Slate is also the largest office space owner in Atlantic Canada, which Armstrong said doesn’t have the liquidity of other regions, but has stable assets.

Toronto and Calgary have respective concentrations of financial and energy tenants, which have traditionally given space back to the market during economic downturns. Armstrong said Slate has just one sublet in St. John’s because tenants typically don’t give back space there.

Core office properties in Toronto and Vancouver drove Cadillac Fairview’s returns in 2018, and Osborne said the company is seeing significant rent growth in both cities. The challenge is to find development sites.

Cadillac Fairview’s flagship retail properties have also performed very well, with strong occupancy and rent growth.

“It’s hard work getting that leasing done, but we’re seeing strong take-up in those spaces,” said Osborne.

Investment opportunities

Osborne said Cadillac Fairview is focused on buying in the U.S., while also looking at opportunities in Europe and the Asia-Pacific region. The company’s strategy in Canada is to intensify existing assets and pursue development with high-quality partners which have different strengths.

“A lot of the easy returns are behind us,” said Osborne, who expects many future returns to come from development.

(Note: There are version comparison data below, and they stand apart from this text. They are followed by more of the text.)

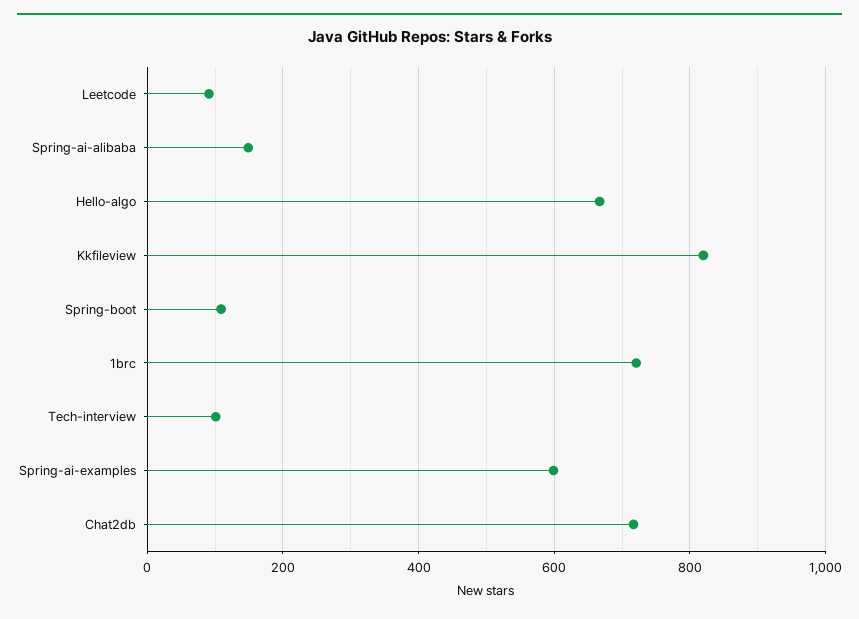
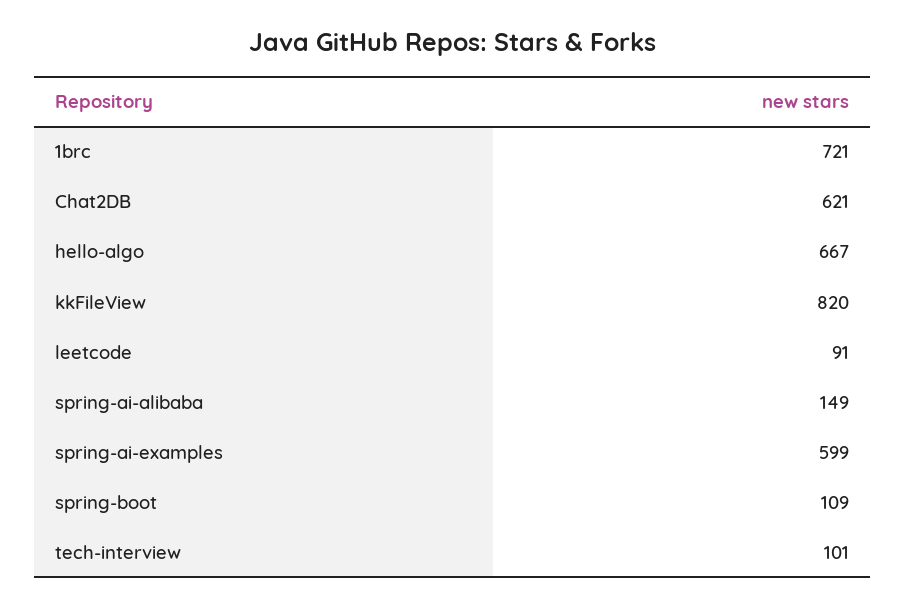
Chat2db: 720 -> 621

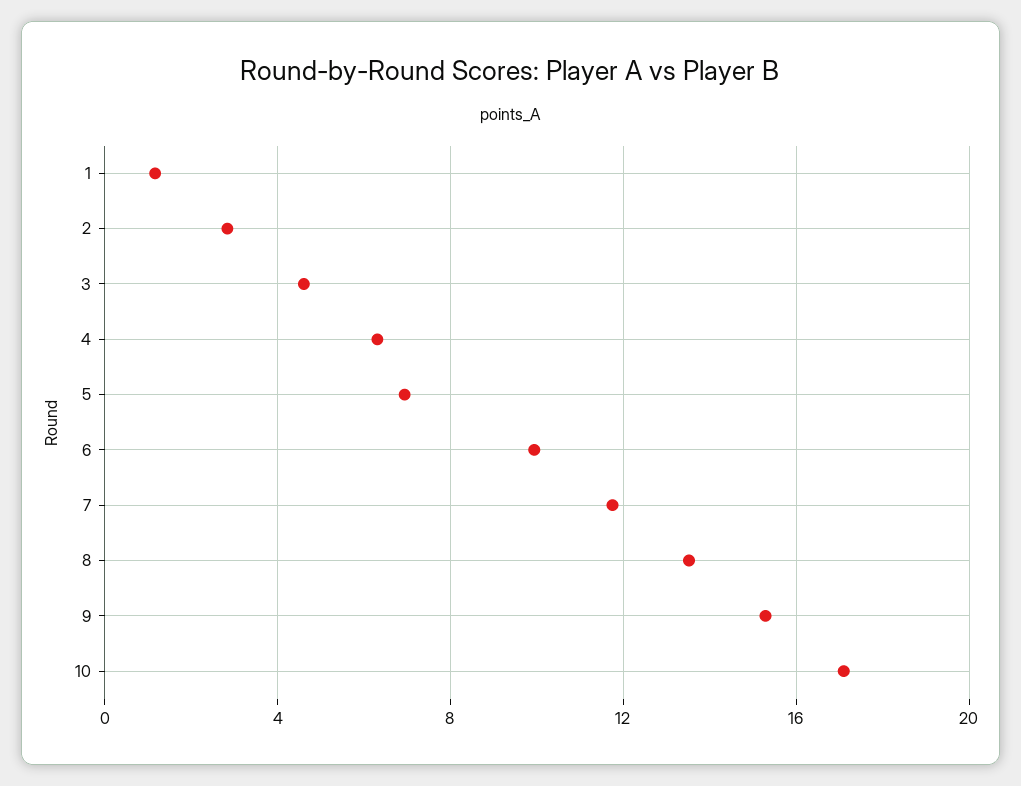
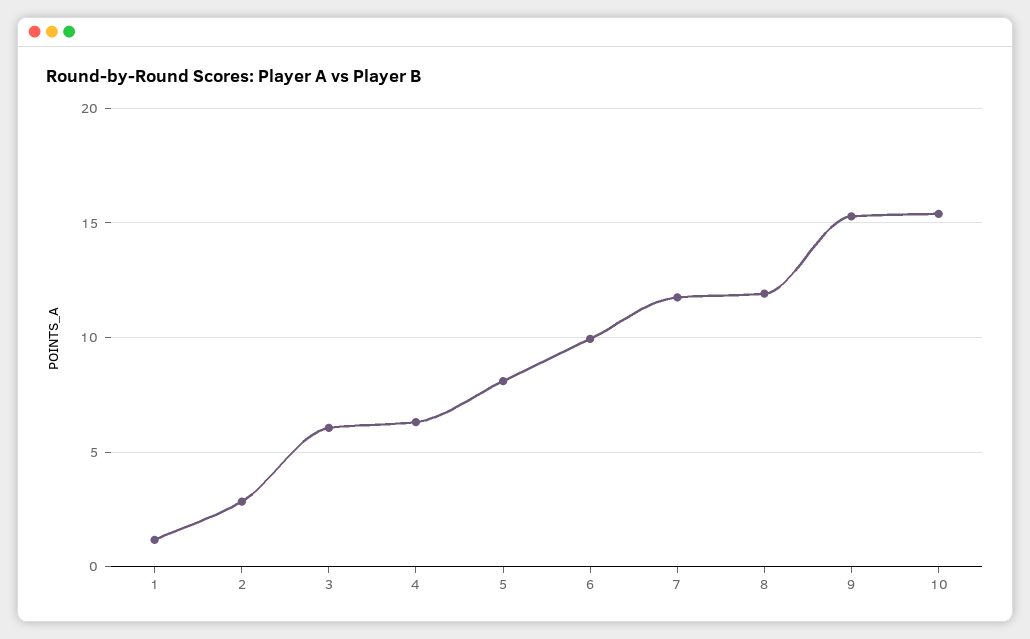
3: 4.5 -> 6
5: 7 -> 8
8: 13.5 -> 12
10: 17 -> 15.5

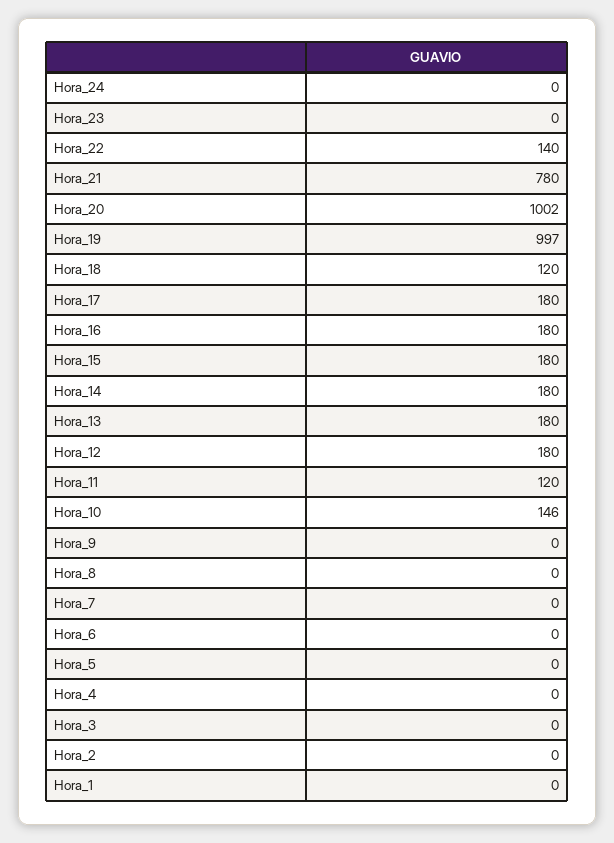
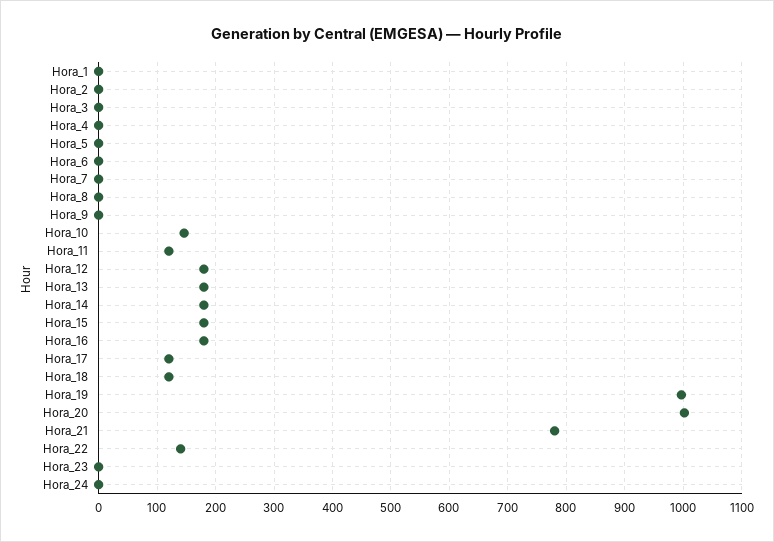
Hora_17: 180 -> 120

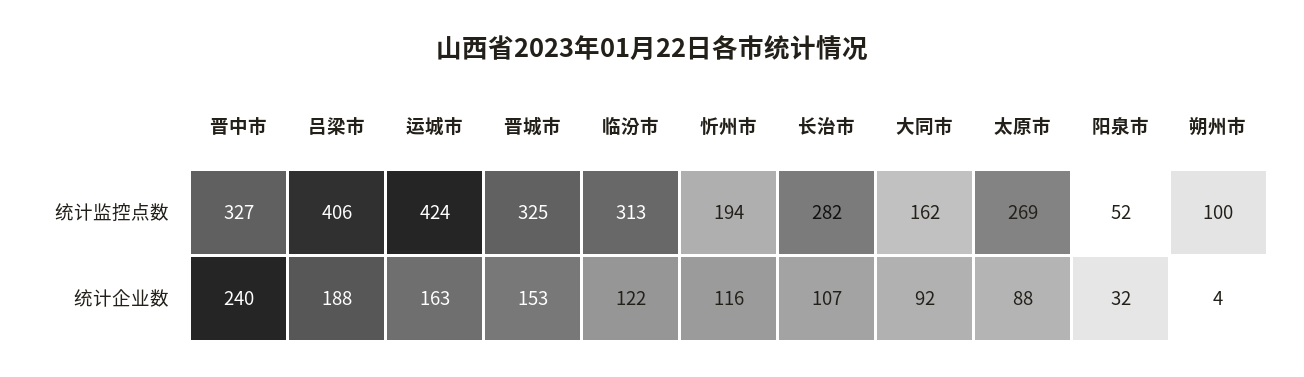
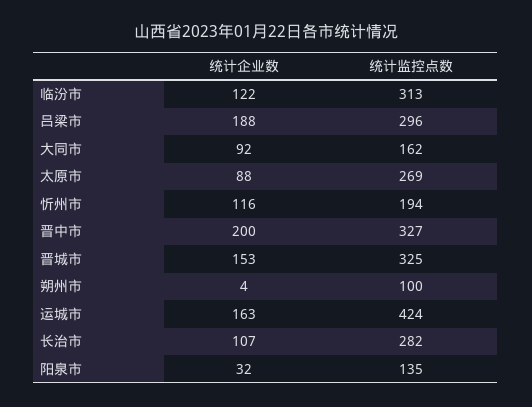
吕梁市, 统计监控点数: 406 -> 296
阳泉市, 统计监控点数: 52 -> 135
晋中市, 统计企业数: 240 -> 200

Sweeney said the bidding pool becomes smaller once property values exceed $200 million, and he noted there were some pretty thin bidding fields for large deals in 2018 since large domestic pension funds aren’t looking to acquire much in Canada.

Sweeney believes the best defence for a vendor is to have “rock-solid underwriting that has realistic assumptions and price expectations. If you go too aggressive, I think you’re going to lose groups.”